The Atomic Energy Council (AEC) and Taiwan Power Co (Taipower) yesterday denied allegations that Sioulin Township (秀林), Hualien County, had been selected as a location for nuclear waste storage.
The denial came after Democratic Progressive Party (DPP) Legislator Hsiao Bi-khim (蕭美琴) said at a press conference that Taipower had been drilling holes in the eastern township in preparation for the work.
The company began the deep-hole drilling work in October for a nuclear waste storage facility located 500m underground, Hsiao said.

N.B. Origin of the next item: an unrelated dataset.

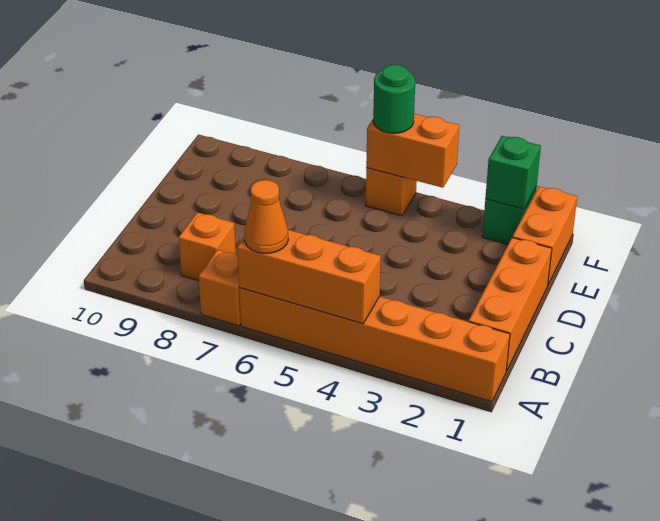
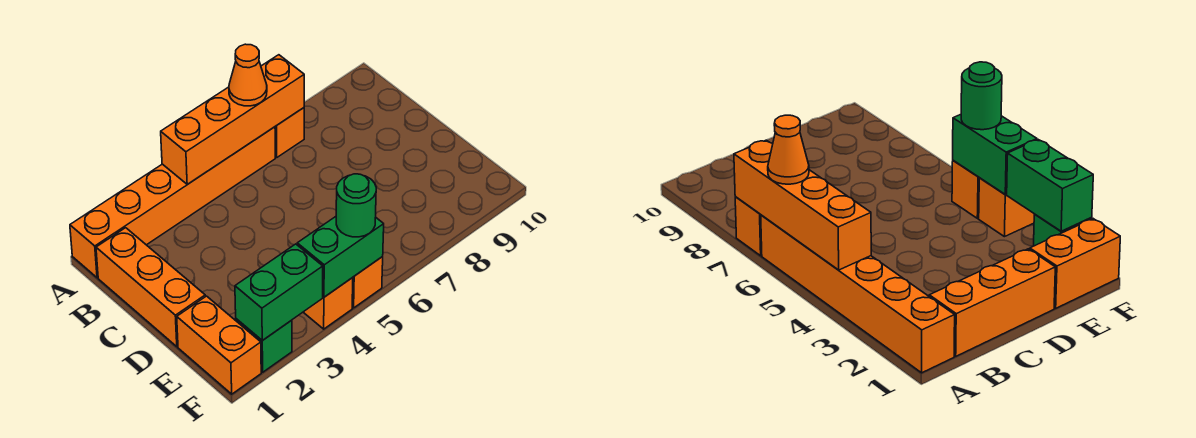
orange brick A4:A6 level 2 -> orange brick A4:A7 level 2
orange brick B8 level 1 -> orange brick F4 level 1
green brick F2 level 2 -> green brick F2:F3 level 2
orange brick F4:F5 level 2 -> green brick F4:F5 level 2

The crew had drilled to a depth of 200m as of the end of last month, he added, citing information provided by local residents.

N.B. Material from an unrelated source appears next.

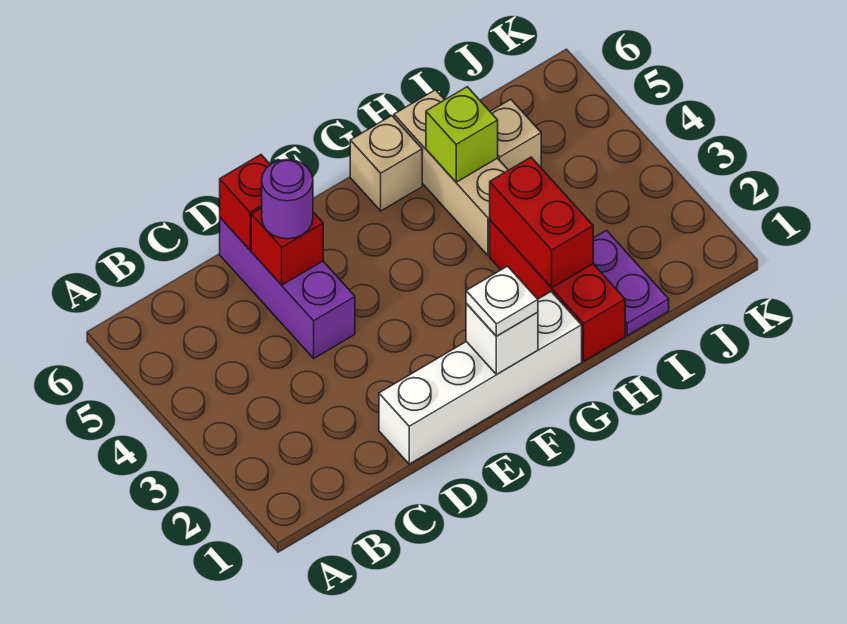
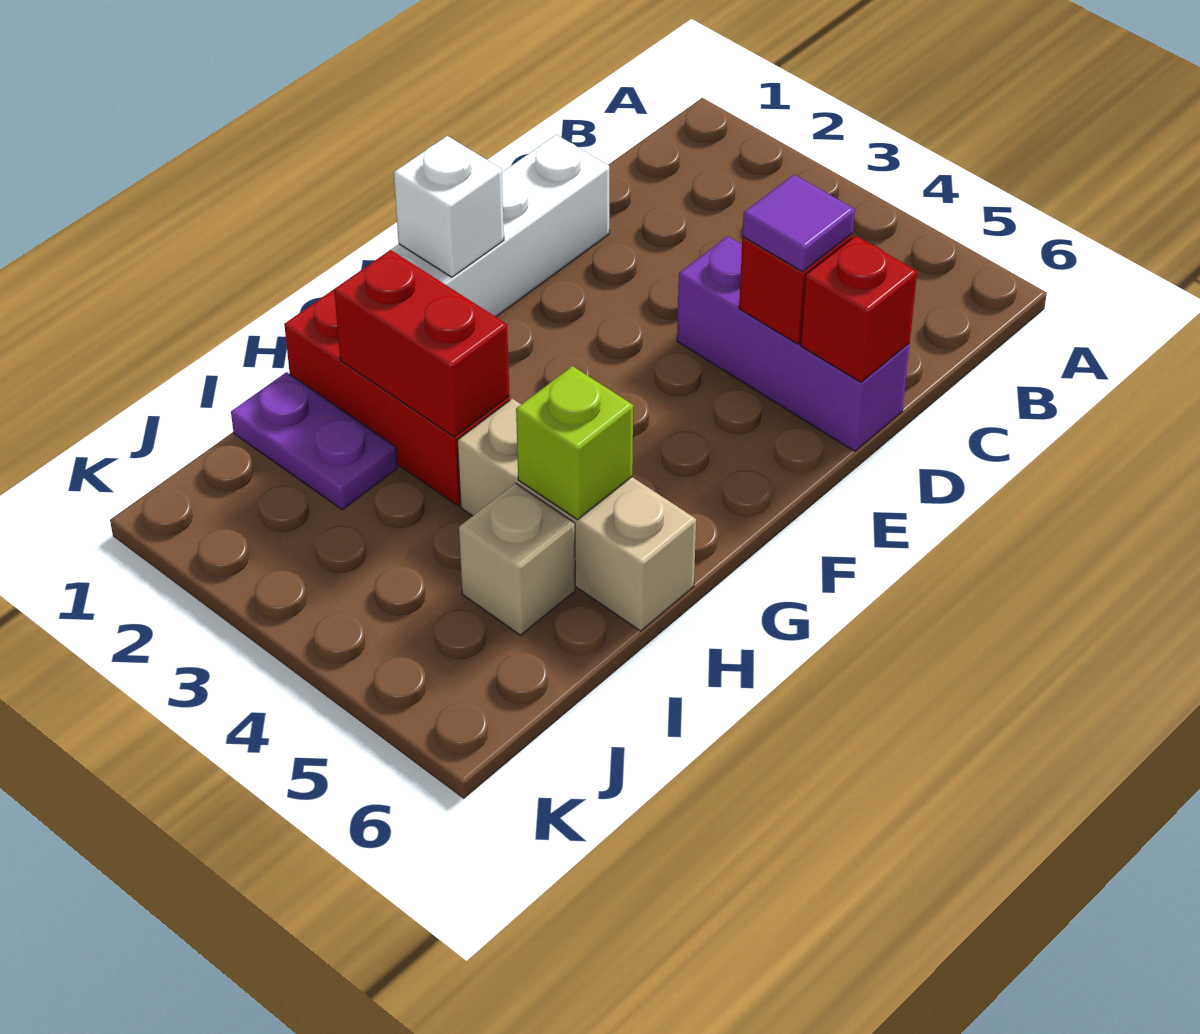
purple round brick D5 level 3 -> purple tile D5 level 3
white plate F1 level 3 -> none
tan brick G6 level 1 -> none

The storage plan was part of the council’s “Spent Nuclear Fuel Final Disposal Program Plan,” she said.
The DPP maintains a “nuclear-free homeland” policy and condemns the inappropriate action, Hsiao said, adding that the drilling had created fear among Hualien residents and local Taroko Aborigines.

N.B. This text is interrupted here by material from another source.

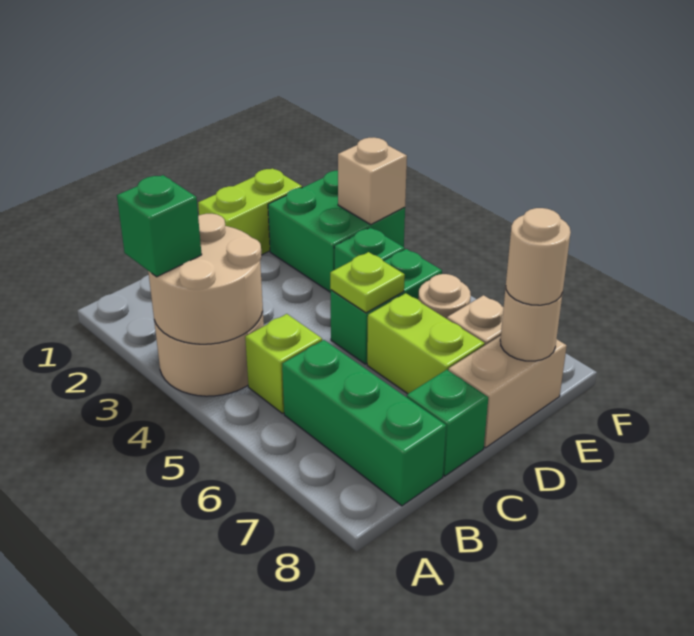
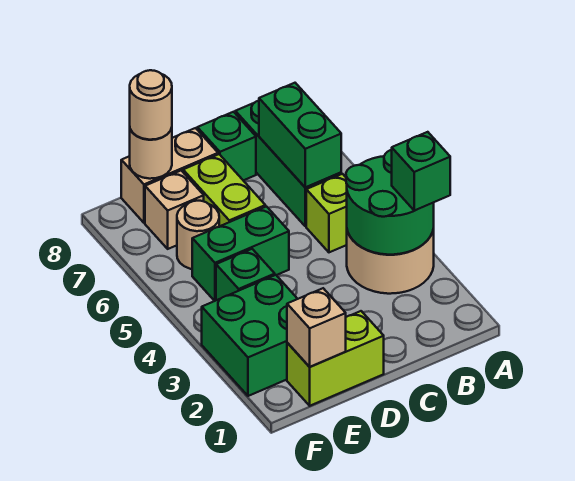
tan round brick A3:B4 level 2 -> green round brick A3:B4 level 2
none -> green brick B6:B7 level 2
lime plate D5 level 2 -> none
tan brick F3 level 2 -> tan brick E1 level 2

Hsiao said Taipower should move the planned facility out of the county and release all information pertaining to its nuclear waste storage operations.
Environmental group Citizen of the Earth said in a press release that the reported plan could violate the Indigenous Peoples Basic Act (原住民族基本法), which requires the government to obtain consent from Aborigines before carrying out major developments on their territory.
It is also against social justice and the principle of proportionality to store nuclear waste in low electricity consuming areas such as eastern Taiwan or the islands off its coast, the group said.
Taipower and the council denied such efforts were underway.
Taipower’s plans and nuclear waste disposal operations would have to be approved by the council and made public, said Lee Ching-shan (李清山), director of Taipower’s nuclear back-end management department.
The drilling was a part of a nationwide granite texture inspection program and was unrelated to the selection of a site for spent nuclear fuel disposal, he said.
Taipower will not make any unilateral decision on the site before the council submits a draft bill for the selection of the disposal site, Lee said.
Liu Wen-chung (劉文忠), an official from the council, said that no selection would be made for 20 years as the council and Taipower were scheduled to conduct technological research between 2005 and 2017.
“I guarantee that Taipower has no intention to make Hualien the disposal site of the spent nuclear fuel,” Liu said.